> _Source material_

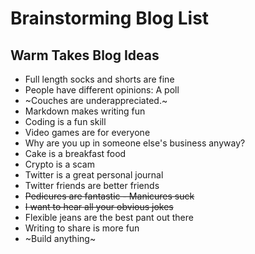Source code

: # Brainstorming Blog List

## Warm Takes Blog Ideas

* Full length socks and shorts are fine
* People have different opinions: A poll
* ~Couches are underappreciated.~
* Markdown makes writing fun
* Coding is a fun skill
* Video games are for everyone
* Why are you up in someone else's business anyway?
* Cake is a breakfast food
* Crypto is a scam
* Twitter is a great personal journal
* Twitter friends are better friends
* ~~Pedicures are fantastic - Manicures suck~~
* ~~I want to hear all your obvious jokes~~
* Flexible jeans are the best pant out there
* Writing to share is more fun
* ~Build anything~
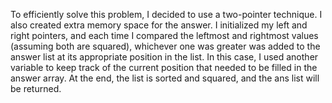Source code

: To efficiently solve this problem, I decided to use a two-pointer technique. I also created extra memory space for the answer. I initialized my left and right pointers, and each time I compared the leftmost and rightmost values (assuming both are squared), whichever one was greater was added to the answer list at its appropriate position in the list. In this case, I used another variable to keep track of the current position that needed to be filled in the answer array. At the end, the list is sorted and squared, and the ans list will be returned.
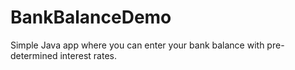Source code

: # BankBalanceDemo
Simple Java app where you can enter your bank balance with pre-determined interest rates. 
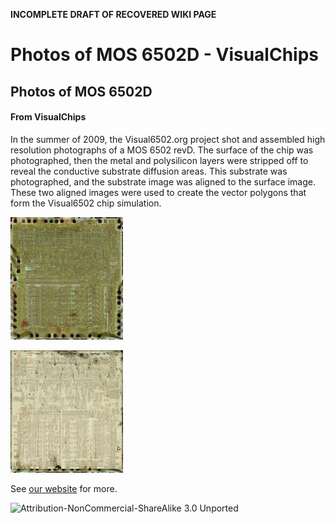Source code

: **INCOMPLETE DRAFT OF RECOVERED WIKI PAGE**

# Photos of MOS 6502D - VisualChips


	

	
	


## Photos of MOS 6502D


	

		


#### From VisualChips


		

		

		

In the summer of 2009, the Visual6502.org project shot and assembled high resolution photographs of a MOS 6502 revD.  The surface of the chip was photographed, then the metal and polysilicon layers were stripped off to reveal the conductive substrate diffusion areas.  This substrate was photographed, and the substrate image was aligned to the surface image.  These two aligned images were used to create the vector polygons that form the Visual6502 chip simulation.



![6502 top.png](images/thumb/6/60/6502_top.png/180px-6502_top.png)

  




![6502 sub.png](images/thumb/c/c1/6502_sub.png/180px-6502_sub.png)

  



See 
[our website](http://visual6502.org/images/6502/index.html) for more.



![Attribution-NonCommercial-ShareAlike 3.0 Unported](http://i.creativecommons.org/l/by-nc-sa/3.0/88x31.png)

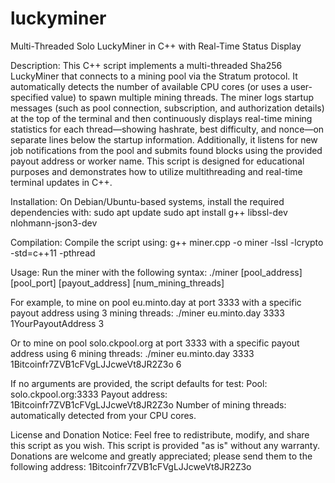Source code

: # luckyminer
Multi-Threaded Solo LuckyMiner in C++ with Real-Time Status Display

Description:
This C++ script implements a multi-threaded Sha256 LuckyMiner that connects to a mining pool via the Stratum protocol. It automatically detects the number of available CPU cores (or uses a user-specified value) to spawn multiple mining threads. The miner logs startup messages (such as pool connection, subscription, and authorization details) at the top of the terminal and then continuously displays real-time mining statistics for each thread—showing hashrate, best difficulty, and nonce—on separate lines below the startup information. Additionally, it listens for new job notifications from the pool and submits found blocks using the provided payout address or worker name. This script is designed for educational purposes and demonstrates how to utilize multithreading and real-time terminal updates in C++.

Installation:
On Debian/Ubuntu-based systems, install the required dependencies with:
sudo apt update
sudo apt install g++ libssl-dev nlohmann-json3-dev

Compilation:
Compile the script using:
g++ miner.cpp -o miner -lssl -lcrypto -std=c++11 -pthread

Usage:
Run the miner with the following syntax:
./miner [pool_address] [pool_port] [payout_address] [num_mining_threads]

For example, to mine on pool eu.minto.day at port 3333 with a specific payout address using 3 mining threads:
./miner eu.minto.day 3333 1YourPayoutAddress 3

Or to mine on pool solo.ckpool.org at port 3333 with a specific payout address using 6 mining threads:
./miner eu.minto.day 3333 1Bitcoinfr7ZVB1cFVgLJJcweVt8JR2Z3o 6

If no arguments are provided, the script defaults for test:
Pool: solo.ckpool.org:3333
Payout address: 1Bitcoinfr7ZVB1cFVgLJJcweVt8JR2Z3o
Number of mining threads: automatically detected from your CPU cores.

License and Donation Notice:
Feel free to redistribute, modify, and share this script as you wish. This script is provided "as is" without any warranty. Donations are welcome and greatly appreciated; please send them to the following address:
1Bitcoinfr7ZVB1cFVgLJJcweVt8JR2Z3o
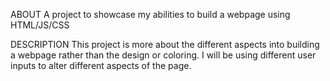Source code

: ABOUT 
A project to showcase my abilities to build a webpage using HTML/JS/CSS

DESCRIPTION
This project is more about the different aspects into building a webpage rather than the design or coloring. I will be using different user inputs to alter different aspects of the page.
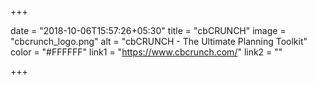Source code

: +++

date = "2018-10-06T15:57:26+05:30" 
title = "cbCRUNCH"
image = "cbcrunch_logo.png"
alt = "cbCRUNCH - The Ultimate Planning Toolkit"
color = "#FFFFFF"
link1 = "https://www.cbcrunch.com/"
link2 = ""

+++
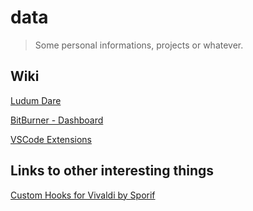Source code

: # data

> Some personal informations, projects or whatever.

## Wiki

[Ludum Dare](wiki/ludumdare.md)

[BitBurner - Dashboard](wiki/bitburner_dashboard.md)

[VSCode Extensions](wiki/vscode-extensions.md)

## Links to other interesting things

[Custom Hooks for Vivaldi by Sporif](https://github.com/Sporif/CustomHooks)
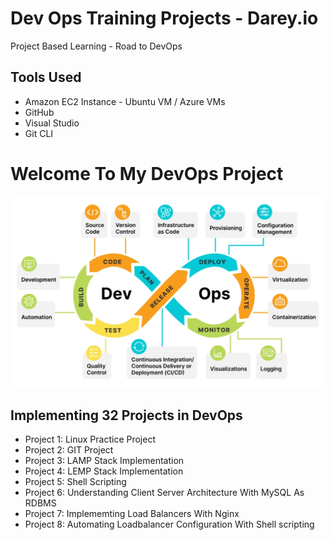# Dev Ops Training Projects - Darey.io 
Project Based Learning - Road to DevOps

## Tools Used
* Amazon EC2 Instance - Ubuntu VM / Azure VMs
* GitHub
* Visual Studio
* Git CLI

# Welcome To My DevOps Project

![](./PROJECT01_Linux/Images/devops.jpeg "DevOps")

## Implementing 32 Projects in DevOps


* Project 1: Linux Practice Project
* Project 2: GIT Project
* Project 3: LAMP Stack Implementation
* Project 4: LEMP Stack Implementation
* Project 5: Shell Scripting
* Project 6: Understanding Client Server Architecture With MySQL As RDBMS
* Project 7: Implememting Load Balancers With Nginx
* Project 8: Automating Loadbalancer Configuration With Shell scripting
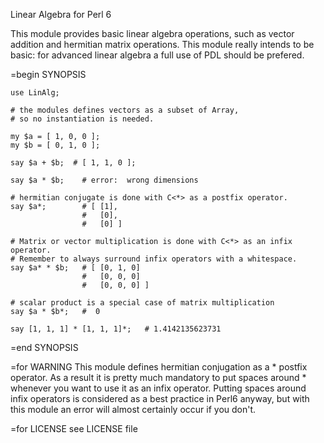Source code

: Linear Algebra for Perl 6

This module provides basic linear algebra operations, such as vector addition and
hermitian matrix operations.  This module really intends to be basic:  for advanced
linear algebra a full use of PDL should be prefered.

=begin SYNOPSIS

    use LinAlg;

    # the modules defines vectors as a subset of Array,
    # so no instantiation is needed.

    my $a = [ 1, 0, 0 ];
    my $b = [ 0, 1, 0 ];

    say $a + $b;  # [ 1, 1, 0 ];

    say $a * $b;    # error:  wrong dimensions

    # hermitian conjugate is done with C<*> as a postfix operator.
    say $a*;        # [ [1],
                    #   [0],
                    #   [0] ]

    # Matrix or vector multiplication is done with C<*> as an infix operator.
    # Remember to always surround infix operators with a whitespace.
    say $a* * $b;   # [ [0, 1, 0]
                    #   [0, 0, 0]
                    #   [0, 0, 0] ]

    # scalar product is a special case of matrix multiplication
    say $a * $b*;   #  0

    say [1, 1, 1] * [1, 1, 1]*;   # 1.4142135623731

=end SYNOPSIS


=for WARNING
This module defines hermitian conjugation as a * postfix operator.  As a result
it is pretty much mandatory to put spaces around * whenever you want to use it
as an infix operator.  Putting spaces around infix operators is considered as a
best practice in Perl6 anyway, but with this module an error will almost
certainly occur if you don't.

=for LICENSE
see LICENSE file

> _To do_
Leave out the images and transcribe all the records exactly.

> _Task solution_
Source code

: # Brainstorming Blog List

## Warm Takes Blog Ideas

* Full length socks and shorts are fine
* People have different opinions: A poll
* ~Couches are underappreciated.~
* Markdown makes writing fun
* Coding is a fun skill
* Video games are for everyone
* Why are you up in someone else's business anyway?
* Cake is a breakfast food
* Crypto is a scam
* Twitter is a great personal journal
* Twitter friends are better friends
* ~~Pedicures are fantastic - Manicures suck~~
* ~~I want to hear all your obvious jokes~~
* Flexible jeans are the best pant out there
* Writing to share is more fun
* ~Build anything~
Source code

: To efficiently solve this problem, I decided to use a two-pointer technique. I also created extra memory space for the answer. I initialized my left and right pointers, and each time I compared the leftmost and rightmost values (assuming both are squared), whichever one was greater was added to the answer list at its appropriate position in the list. In this case, I used another variable to keep track of the current position that needed to be filled in the answer array. At the end, the list is sorted and squared, and the ans list will be returned.
Source code

: # BankBalanceDemo
Simple Java app where you can enter your bank balance with pre-determined interest rates. 
Source code

: **INCOMPLETE DRAFT OF RECOVERED WIKI PAGE**

# Photos of MOS 6502D - VisualChips


	

	
	


## Photos of MOS 6502D


	

		


#### From VisualChips


		

		

		

In the summer of 2009, the Visual6502.org project shot and assembled high resolution photographs of a MOS 6502 revD.  The surface of the chip was photographed, then the metal and polysilicon layers were stripped off to reveal the conductive substrate diffusion areas.  This substrate was photographed, and the substrate image was aligned to the surface image.  These two aligned images were used to create the vector polygons that form the Visual6502 chip simulation.



![6502 top.png](images/thumb/6/60/6502_top.png/180px-6502_top.png)

  




![6502 sub.png](images/thumb/c/c1/6502_sub.png/180px-6502_sub.png)

  



See 
[our website](http://visual6502.org/images/6502/index.html) for more.



![Attribution-NonCommercial-ShareAlike 3.0 Unported](http://i.creativecommons.org/l/by-nc-sa/3.0/88x31.png)

Source code

: # luckyminer
Multi-Threaded Solo LuckyMiner in C++ with Real-Time Status Display

Description:
This C++ script implements a multi-threaded Sha256 LuckyMiner that connects to a mining pool via the Stratum protocol. It automatically detects the number of available CPU cores (or uses a user-specified value) to spawn multiple mining threads. The miner logs startup messages (such as pool connection, subscription, and authorization details) at the top of the terminal and then continuously displays real-time mining statistics for each thread—showing hashrate, best difficulty, and nonce—on separate lines below the startup information. Additionally, it listens for new job notifications from the pool and submits found blocks using the provided payout address or worker name. This script is designed for educational purposes and demonstrates how to utilize multithreading and real-time terminal updates in C++.

Installation:
On Debian/Ubuntu-based systems, install the required dependencies with:
sudo apt update
sudo apt install g++ libssl-dev nlohmann-json3-dev

Compilation:
Compile the script using:
g++ miner.cpp -o miner -lssl -lcrypto -std=c++11 -pthread

Usage:
Run the miner with the following syntax:
./miner [pool_address] [pool_port] [payout_address] [num_mining_threads]

For example, to mine on pool eu.minto.day at port 3333 with a specific payout address using 3 mining threads:
./miner eu.minto.day 3333 1YourPayoutAddress 3

Or to mine on pool solo.ckpool.org at port 3333 with a specific payout address using 6 mining threads:
./miner eu.minto.day 3333 1Bitcoinfr7ZVB1cFVgLJJcweVt8JR2Z3o 6

If no arguments are provided, the script defaults for test:
Pool: solo.ckpool.org:3333
Payout address: 1Bitcoinfr7ZVB1cFVgLJJcweVt8JR2Z3o
Number of mining threads: automatically detected from your CPU cores.

License and Donation Notice:
Feel free to redistribute, modify, and share this script as you wish. This script is provided "as is" without any warranty. Donations are welcome and greatly appreciated; please send them to the following address:
1Bitcoinfr7ZVB1cFVgLJJcweVt8JR2Z3o
Source code

: ABOUT 
A project to showcase my abilities to build a webpage using HTML/JS/CSS

DESCRIPTION
This project is more about the different aspects into building a webpage rather than the design or coloring. I will be using different user inputs to alter different aspects of the page.
Source code

: +++

date = "2018-10-06T15:57:26+05:30" 
title = "cbCRUNCH"
image = "cbcrunch_logo.png"
alt = "cbCRUNCH - The Ultimate Planning Toolkit"
color = "#FFFFFF"
link1 = "https://www.cbcrunch.com/"
link2 = ""

+++
Source code

: # data

> Some personal informations, projects or whatever.

## Wiki

[Ludum Dare](wiki/ludumdare.md)

[BitBurner - Dashboard](wiki/bitburner_dashboard.md)

[VSCode Extensions](wiki/vscode-extensions.md)

## Links to other interesting things

[Custom Hooks for Vivaldi by Sporif](https://github.com/Sporif/CustomHooks)
# Dev Ops Training Projects - Darey.io 
Project Based Learning - Road to DevOps

## Tools Used
* Amazon EC2 Instance - Ubuntu VM / Azure VMs
* GitHub
* Visual Studio
* Git CLI

# Welcome To My DevOps Project

![](./PROJECT01_Linux/Images/devops.jpeg "DevOps")

## Implementing 32 Projects in DevOps


* Project 1: Linux Practice Project
* Project 2: GIT Project
* Project 3: LAMP Stack Implementation
* Project 4: LEMP Stack Implementation
* Project 5: Shell Scripting
* Project 6: Understanding Client Server Architecture With MySQL As RDBMS
* Project 7: Implememting Load Balancers With Nginx
* Project 8: Automating Loadbalancer Configuration With Shell scripting
Source code

: Linear Algebra for Perl 6

This module provides basic linear algebra operations, such as vector addition and
hermitian matrix operations.  This module really intends to be basic:  for advanced
linear algebra a full use of PDL should be prefered.

=begin SYNOPSIS

    use LinAlg;

    # the modules defines vectors as a subset of Array,
    # so no instantiation is needed.

    my $a = [ 1, 0, 0 ];
    my $b = [ 0, 1, 0 ];

    say $a + $b;  # [ 1, 1, 0 ];

    say $a * $b;    # error:  wrong dimensions

    # hermitian conjugate is done with C<*> as a postfix operator.
    say $a*;        # [ [1],
                    #   [0],
                    #   [0] ]

    # Matrix or vector multiplication is done with C<*> as an infix operator.
    # Remember to always surround infix operators with a whitespace.
    say $a* * $b;   # [ [0, 1, 0]
                    #   [0, 0, 0]
                    #   [0, 0, 0] ]

    # scalar product is a special case of matrix multiplication
    say $a * $b*;   #  0

    say [1, 1, 1] * [1, 1, 1]*;   # 1.4142135623731

=end SYNOPSIS


=for WARNING
This module defines hermitian conjugation as a * postfix operator.  As a result
it is pretty much mandatory to put spaces around * whenever you want to use it
as an infix operator.  Putting spaces around infix operators is considered as a
best practice in Perl6 anyway, but with this module an error will almost
certainly occur if you don't.

=for LICENSE
see LICENSE file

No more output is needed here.